The feminist in me says, fuck it. I’m comfortable with my body. Fine with it, in fact. My genes do not help my mummy tummy cause. There are some women who can gain weight and still look good in a bikini. Their ass gets it. Maybe their arms. I am not a big person. But my weight goes right to my middle. This is just the way I’m built. No hips. No waist. I exercise, I work on my core. But my efforts don’t seem to make much of a dent.
And I’m not complaining. Really! I’m just stating the facts. At a certain age you have to look at yourself in the mirror and accept what you have. Either that, or spend an awful lot of money in plastic surgery. (Kidding.) (Sort of.) But this is not just a certain age mentality. This is an EVERY AGE mentality. I’m not going to allow my daughter –or my son–to subscribe to cultural messages that thinner is better. I don’t diet. I eat healthy. Sometimes I eat coffee ice cream sodas (like I did last night). And that’s what I want to show my kids.
But I can give my children healthy body image messages and still have my own insecurities, right?
In her book The Beauty Myth, Naomi Wolf wrote:
“A cultural fixation on female thinness is not an obsession about female beauty but an obsession about female obedience”

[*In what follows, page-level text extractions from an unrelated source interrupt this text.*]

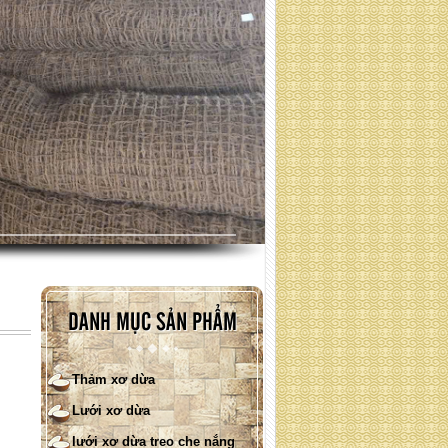
Lưới xơ dừa phủ đồi ( quy cách
: liên hệ )
DANH MỤC SẢN PHẨM
Thảm xơ dừa
Lưới xơ dừa
lưới xơ dừa treo che nắng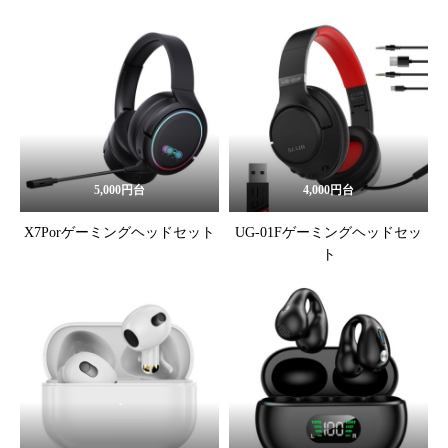
5,000円台
4,000円台
X7Porゲーミングヘッドセット
UG-01Fゲーミングヘッドセッ
ト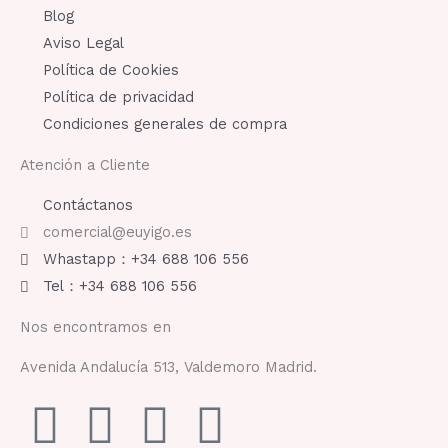
Blog
Aviso Legal
Política de Cookies
Política de privacidad
Condiciones generales de compra
Atención a Cliente
Contáctanos
comercial@euyigo.es
Whastapp：+34 688 106 556
Tel：+34 688 106 556
Nos encontramos en
Avenida Andalucía 513, Valdemoro Madrid.
F
I
Y
T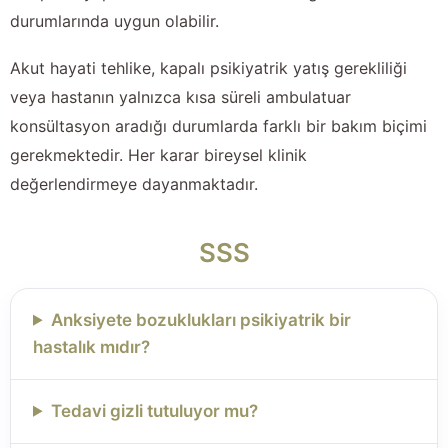
durumlarında uygun olabilir.
Akut hayati tehlike, kapalı psikiyatrik yatış gerekliliği
veya hastanın yalnızca kısa süreli ambulatuar
konsültasyon aradığı durumlarda farklı bir bakım biçimi
gerekmektedir. Her karar bireysel klinik
değerlendirmeye dayanmaktadır.
SSS
Anksiyete bozuklukları psikiyatrik bir
hastalık mıdır?
Tedavi gizli tutuluyor mu?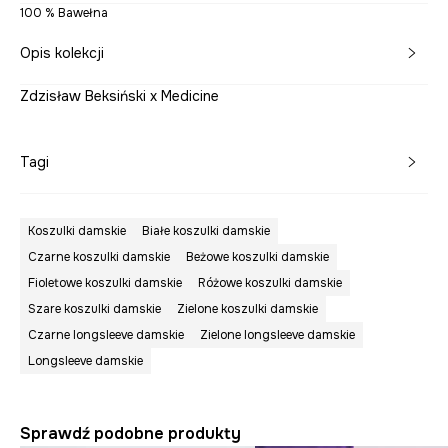
100 % Bawełna
Opis kolekcji
Zdzisław Beksiński x Medicine
Tagi
Koszulki damskie
Białe koszulki damskie
Czarne koszulki damskie
Beżowe koszulki damskie
Fioletowe koszulki damskie
Różowe koszulki damskie
Szare koszulki damskie
Zielone koszulki damskie
Czarne longsleeve damskie
Zielone longsleeve damskie
Longsleeve damskie
Sprawdź podobne produkty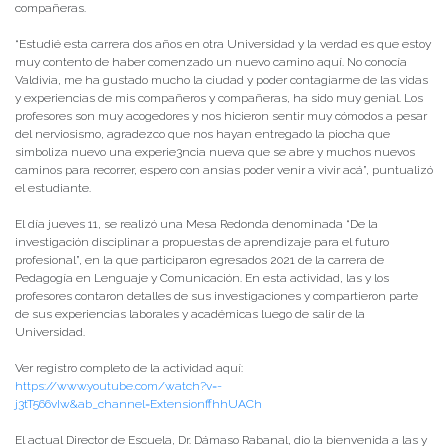
compañeras.
“Estudié esta carrera dos años en otra Universidad y la verdad es que estoy
muy contento de haber comenzado un nuevo camino aquí. No conocía
Valdivia, me ha gustado mucho la ciudad y poder contagiarme de las vidas
y experiencias de mis compañeros y compañeras, ha sido muy genial. Los
profesores son muy acogedores y nos hicieron sentir muy cómodos a pesar
del nerviosismo, agradezco que nos hayan entregado la piocha que
simboliza nuevo una experie3ncia nueva que se abre y muchos nuevos
caminos para recorrer, espero con ansias poder venir a vivir acá”, puntualizó
el estudiante.
El día jueves 11, se realizó una Mesa Redonda denominada “De la
investigación disciplinar a propuestas de aprendizaje para el futuro
profesional”, en la que participaron egresados 2021 de la carrera de
Pedagogía en Lenguaje y Comunicación. En esta actividad, las y los
profesores contaron detalles de sus investigaciones y compartieron parte
de sus experiencias laborales y académicas luego de salir de la
Universidad.
Ver registro completo de la actividad aquí:
https://www.youtube.com/watch?v=-
j3tT566vIw&ab_channel=ExtensionffhhUACh
El actual Director de Escuela, Dr. Dámaso Rabanal, dio la bienvenida a las y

At the end of this decision is my comfort. I’m wearing a bikini because I want to. I’m comfortable with my body in a sexual nature, in a physical nature, in a healthy nature. Yes, that even means the fat rolls in my belly and the dimples in my ass. This is why I appreciate Julia Roberts’ body. She looks amazing. She does not look like Victoria Beckham. See what I’m saying? So if I’m not going to allow the picture of a woman in magazines to dictate what I think I should look like, then I’m certainly not going to allow photos of women in bikinis dictate what I’d like to look like in a bikini. Unless that photo is of Julia Roberts. Because how adorable is she?
So here I go… off to the beach. With my adorable bohemian-inspired, paisley bikini top.
Better wear sun screen on my mummy tummy. ‘Cause it’s bound to get burned.